_Instructions for the task_:
Please rewrite the lines below, changing every "Reservado" to "Reserva" and keeping everything else the same. Omit the pictures from your answer.

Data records
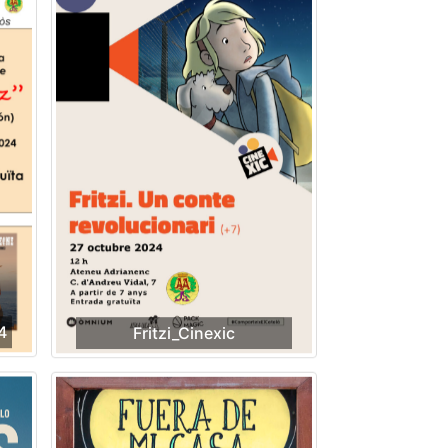
4
Fritzi_Cinexic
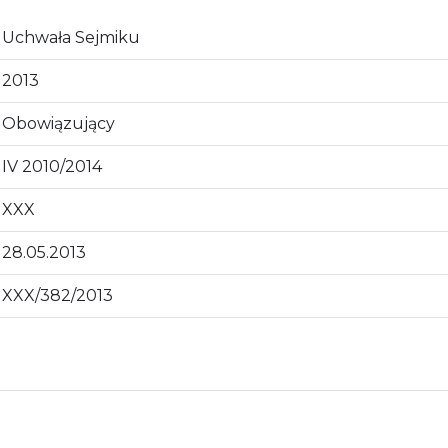
Uchwała Sejmiku
2013
Obowiązujący
IV 2010/2014
XXX
28.05.2013
XXX/382/2013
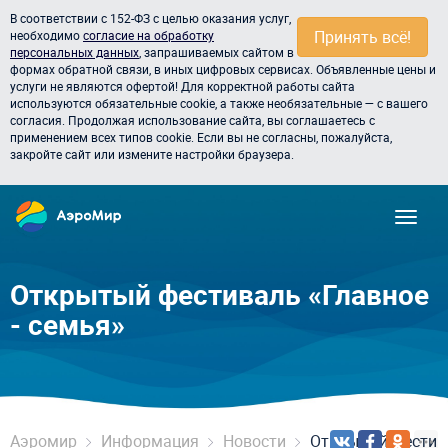
В соответствии с 152-ФЗ с целью оказания услуг,
Принять всё!
необходимо
согласие на обработку
персональных данных
, запрашиваемых сайтом в
формах обратной связи, в иных цифровых сервисах. Объявленные цены и
услуги не являются офертой! Для корректной работы сайта
используются обязательные cookie, а также необязательные — с вашего
согласия. Продолжая использование сайта, вы соглашаетесь с
применением всех типов cookie. Если вы не согласны, пожалуйста,
закройте сайт или измените настройки браузера.
Открытый фестиваль «Главное
- семья»
Аэромир
Информация
Новости
Открытый фестива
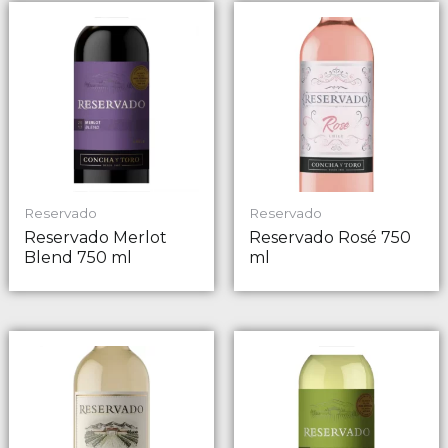
Reservado
Reservado
Reservado Merlot
Reservado Rosé 750
Blend 750 ml
ml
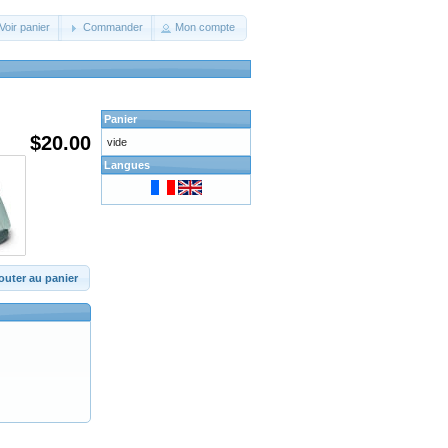
Voir panier
Commander
Mon compte
Panier
$20.00
vide
Langues
outer au panier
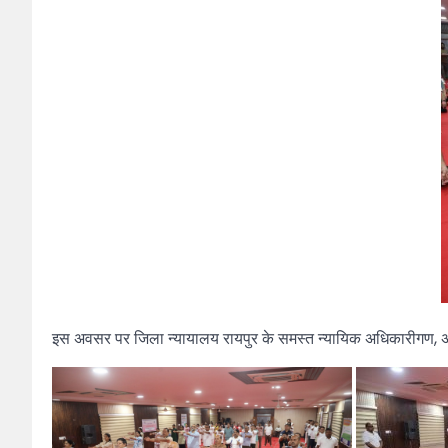
इस अवसर पर जिला न्यायालय रायपुर के समस्त न्यायिक अधिकारीगण, अध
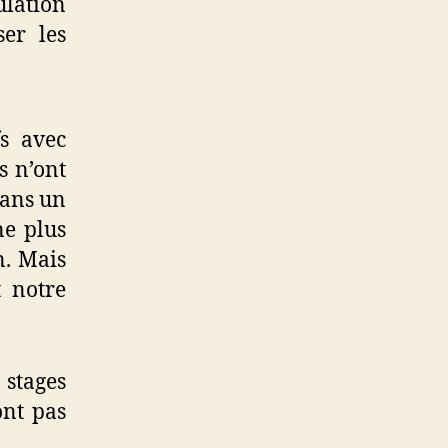
ulation
er les
fs avec
s n’ont
dans un
ne plus
n. Mais
t notre
 stages
ont pas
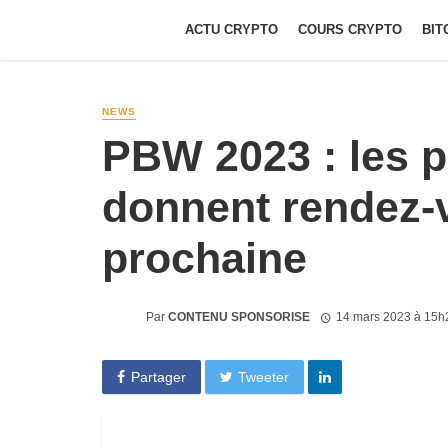
ACTU CRYPTO
COURS CRYPTO
BIT
NEWS
PBW 2023 : les 
donnent rendez-
prochaine
Par
CONTENU SPONSORISE
14 mars 2023 à 15h
Partager
Tweeter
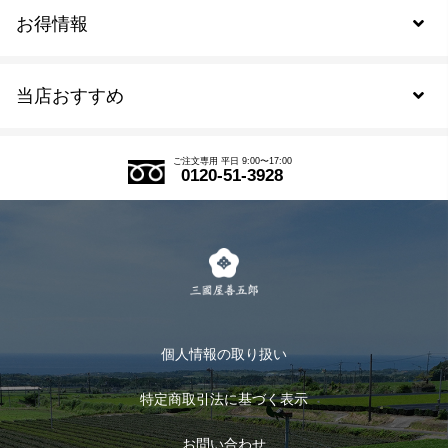
お得情報
新規会員登録
当店おすすめ
会員規約について
SDGs
アウトレットセール
ご注文の流れ
ご注文専用 平日 9:00〜17:00
0120-51-3928
式部の香りシリーズ
お得なまとめ買い
LINE登録
茶楽
キャンペーン
メルマガ登録
季節限定商品
メール便対応商品
マイページ
お茶のギフト
個人情報の取り扱い
ログイン
特定商取引法に基づく表示
おすすめのお茶
ログアウト
お問い合わせ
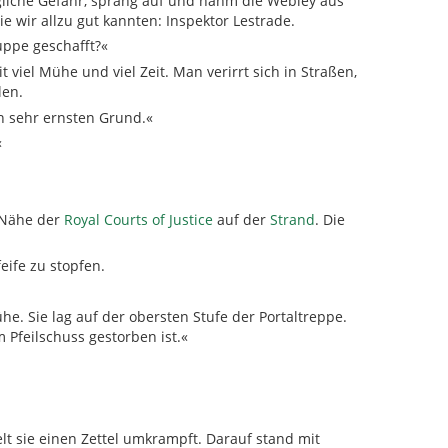
liche Gefahr, sprang auf und nahm die Webley aus
 wir allzu gut kannten: Inspektor Lestrade.
uppe geschafft?«
iel Mühe und viel Zeit. Man verirrt sich in Straßen,
len.
n sehr ernsten Grund.«
«
r Nähe der
Royal Courts of Justice
auf der
Strand
. Die
eife zu stopfen.
ühe. Sie lag auf der obersten Stufe der Portaltreppe.
 Pfeilschuss gestorben ist.«
lt sie einen Zettel umkrampft. Darauf stand mit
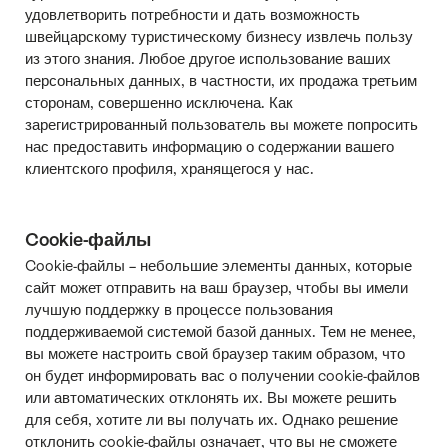
удовлетворить потребности и дать возможность
швейцарскому туристическому бизнесу извлечь пользу
из этого знания. Любое другое использование ваших
персональных данных, в частности, их продажа третьим
сторонам, совершенно исключена. Как
зарегистрированный пользователь вы можете попросить
нас предоставить информацию о содержании вашего
клиентского профиля, хранящегося у нас.
Cookie-файлы
Cookie-файлы – небольшие элементы данных, которые
сайт может отправить на ваш браузер, чтобы вы имели
лучшую поддержку в процессе пользования
поддерживаемой системой базой данных. Тем не менее,
вы можете настроить свой браузер таким образом, что
он будет информировать вас о получении cookie-файлов
или автоматических отклонять их. Вы можете решить
для себя, хотите ли вы получать их. Однако решение
отклонить cookie-файлы означает, что вы не сможете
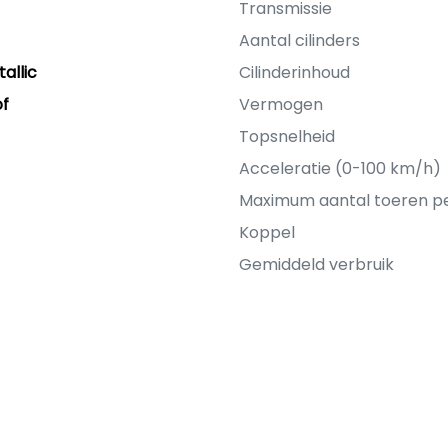
Transmissie
Aantal cilinders
allic
Cilinderinhoud
of
Vermogen
Topsnelheid
Acceleratie (0-100 km/h)
Maximum aantal toeren p
Koppel
Gemiddeld verbruik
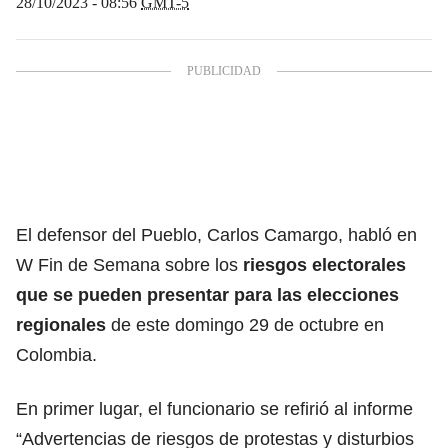
28/10/2023 - 08:56
GMT-5
El defensor del Pueblo, Carlos Camargo, habló en
W Fin de Semana sobre los
riesgos electorales
que se pueden presentar para las elecciones
regionales
de este domingo 29 de octubre en
Colombia.
En primer lugar, el funcionario se refirió al informe
“Advertencias de riesgos de protestas y disturbios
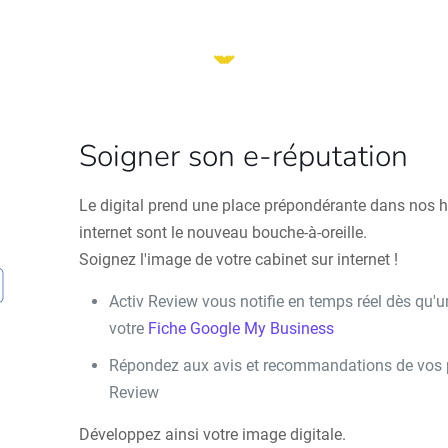
Soigner son e-réputation
Le digital prend une place prépondérante dans nos ha
internet sont le nouveau bouche-à-oreille.
Soignez l'image de votre cabinet sur internet !
Activ Review vous notifie en temps réel dès qu'u
votre
Fiche Google My Business
Répondez aux avis et recommandations de vos pa
Review
Développez ainsi votre image digitale.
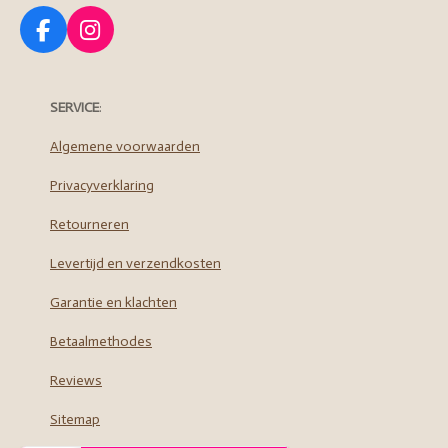
F
I
a
n
c
s
e
t
SERVICE
:
b
a
o
g
Algemene voorwaarden
o
r
Privacyverklaring
k
a
m
Retourneren
Levertijd en verzendkosten
Garantie en klachten
Betaalmethodes
Reviews
Sitemap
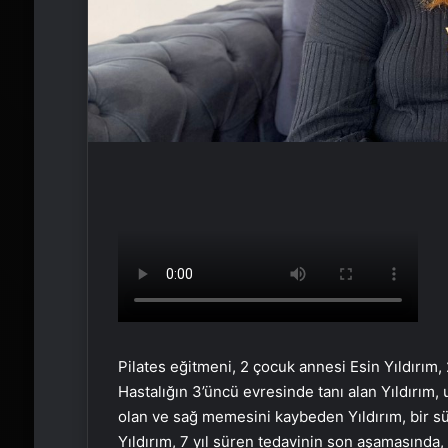
Pilates eğitmeni, 2 çocuk annesi Esin Yıldırım
Hastalığın 3’üncü evresinde tanı alan Yıldırım
olan ve sağ memesini kaybeden Yıldırım, bir sü
Yıldırım, 7 yıl süren tedavinin son aşamasında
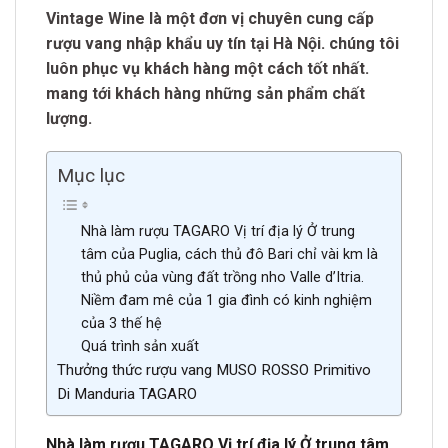
Vintage Wine là một đơn vị chuyên cung cấp
rượu vang nhập khẩu uy tín tại Hà Nội. chúng tôi
luôn phục vụ khách hàng một cách tốt nhất.
mang tới khách hàng những sản phẩm chất
lượng.
Mục lục
Nhà làm rượu TAGARO Vị trí địa lý Ở trung
tâm của Puglia, cách thủ đô Bari chỉ vài km là
thủ phủ của vùng đất trồng nho Valle d’Itria.
Niềm đam mê của 1 gia đình có kinh nghiệm
của 3 thế hệ
Quá trình sản xuất
Thưởng thức rượu vang MUSO ROSSO Primitivo
Di Manduria TAGARO
Nhà làm rượu TAGARO Vị trí địa lý Ở trung tâm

_Exercise output_:
4
Fritzi_Cinexic
Uchwała Sejmiku
2013
Obowiązujący
IV 2010/2014
XXX
28.05.2013
XXX/382/2013
В соответствии с 152-ФЗ с целью оказания услуг,
Принять всё!
необходимо
согласие на обработку
персональных данных
, запрашиваемых сайтом в
формах обратной связи, в иных цифровых сервисах. Объявленные цены и
услуги не являются офертой! Для корректной работы сайта
используются обязательные cookie, а также необязательные — с вашего
согласия. Продолжая использование сайта, вы соглашаетесь с
применением всех типов cookie. Если вы не согласны, пожалуйста,
закройте сайт или измените настройки браузера.
Открытый фестиваль «Главное
- семья»
Аэромир
Информация
Новости
Открытый фестива
Reserva
Reserva
Reserva Merlot
Reserva Rosé 750
Blend 750 ml
ml
Voir panier
Commander
Mon compte
Panier
$20.00
vide
Langues
outer au panier
इस अवसर पर जिला न्यायालय रायपुर के समस्त न्यायिक अधिकारीगण, अध
ulation
er les
fs avec
s n’ont
dans un
ne plus
n. Mais
t notre
 stages
ont pas
ACTU CRYPTO
COURS CRYPTO
BIT
NEWS
PBW 2023 : les 
donnent rendez-
prochaine
Par
CONTENU SPONSORISE
14 mars 2023 à 15h
Partager
Tweeter
お得情報
新規会員登録
当店おすすめ
会員規約について
SDGs
アウトレットセール
ご注文の流れ
ご注文専用 平日 9:00〜17:00
0120-51-3928
式部の香りシリーズ
お得なまとめ買い
LINE登録
茶楽
キャンペーン
メルマガ登録
季節限定商品
メール便対応商品
マイページ
お茶のギフト
個人情報の取り扱い
ログイン
特定商取引法に基づく表示
おすすめのお茶
ログアウト
お問い合わせ
liche Gefahr, sprang auf und nahm die Webley aus
 wir allzu gut kannten: Inspektor Lestrade.
uppe geschafft?«
iel Mühe und viel Zeit. Man verirrt sich in Straßen,
len.
n sehr ernsten Grund.«
«
r Nähe der
Royal Courts of Justice
auf der
Strand
. Die
eife zu stopfen.
ühe. Sie lag auf der obersten Stufe der Portaltreppe.
 Pfeilschuss gestorben ist.«
lt sie einen Zettel umkrampft. Darauf stand mit
удовлетворить потребности и дать возможность
швейцарскому туристическому бизнесу извлечь пользу
из этого знания. Любое другое использование ваших
персональных данных, в частности, их продажа третьим
сторонам, совершенно исключена. Как
зарегистрированный пользователь вы можете попросить
нас предоставить информацию о содержании вашего
клиентского профиля, хранящегося у нас.
Cookie-файлы
Cookie-файлы – небольшие элементы данных, которые
сайт может отправить на ваш браузер, чтобы вы имели
лучшую поддержку в процессе пользования
поддерживаемой системой базой данных. Тем не менее,
вы можете настроить свой браузер таким образом, что
он будет информировать вас о получении cookie-файлов
или автоматических отклонять их. Вы можете решить
для себя, хотите ли вы получать их. Однако решение
отклонить cookie-файлы означает, что вы не сможете
Transmissie
Aantal cilinders
allic
Cilinderinhoud
of
Vermogen
Topsnelheid
Acceleratie (0-100 km/h)
Maximum aantal toeren p
Koppel
Gemiddeld verbruik
28/10/2023 - 08:56
GMT-5
El defensor del Pueblo, Carlos Camargo, habló en
W Fin de Semana sobre los
riesgos electorales
que se pueden presentar para las elecciones
regionales
de este domingo 29 de octubre en
Colombia.
En primer lugar, el funcionario se refirió al informe
“Advertencias de riesgos de protestas y disturbios
Soigner son e-réputation
Le digital prend une place prépondérante dans nos ha
internet sont le nouveau bouche-à-oreille.
Soignez l'image de votre cabinet sur internet !
Activ Review vous notifie en temps réel dès qu'u
votre
Fiche Google My Business
Répondez aux avis et recommandations de vos pa
Review
Développez ainsi votre image digitale.
F
I
a
n
c
s
e
t
SERVICE
:
b
a
o
g
Algemene voorwaarden
o
r
Privacyverklaring
k
a
m
Retourneren
Levertijd en verzendkosten
Garantie en klachten
Betaalmethodes
Reviews
Sitemap
Pilates eğitmeni, 2 çocuk annesi Esin Yıldırım
Hastalığın 3’üncü evresinde tanı alan Yıldırım
olan ve sağ memesini kaybeden Yıldırım, bir sü
Yıldırım, 7 yıl süren tedavinin son aşamasında
Vintage Wine là một đơn vị chuyên cung cấp
rượu vang nhập khẩu uy tín tại Hà Nội. chúng tôi
luôn phục vụ khách hàng một cách tốt nhất.
mang tới khách hàng những sản phẩm chất
lượng.
Mục lục
Nhà làm rượu TAGARO Vị trí địa lý Ở trung
tâm của Puglia, cách thủ đô Bari chỉ vài km là
thủ phủ của vùng đất trồng nho Valle d’Itria.
Niềm đam mê của 1 gia đình có kinh nghiệm
của 3 thế hệ
Quá trình sản xuất
Thưởng thức rượu vang MUSO ROSSO Primitivo
Di Manduria TAGARO
Nhà làm rượu TAGARO Vị trí địa lý Ở trung tâm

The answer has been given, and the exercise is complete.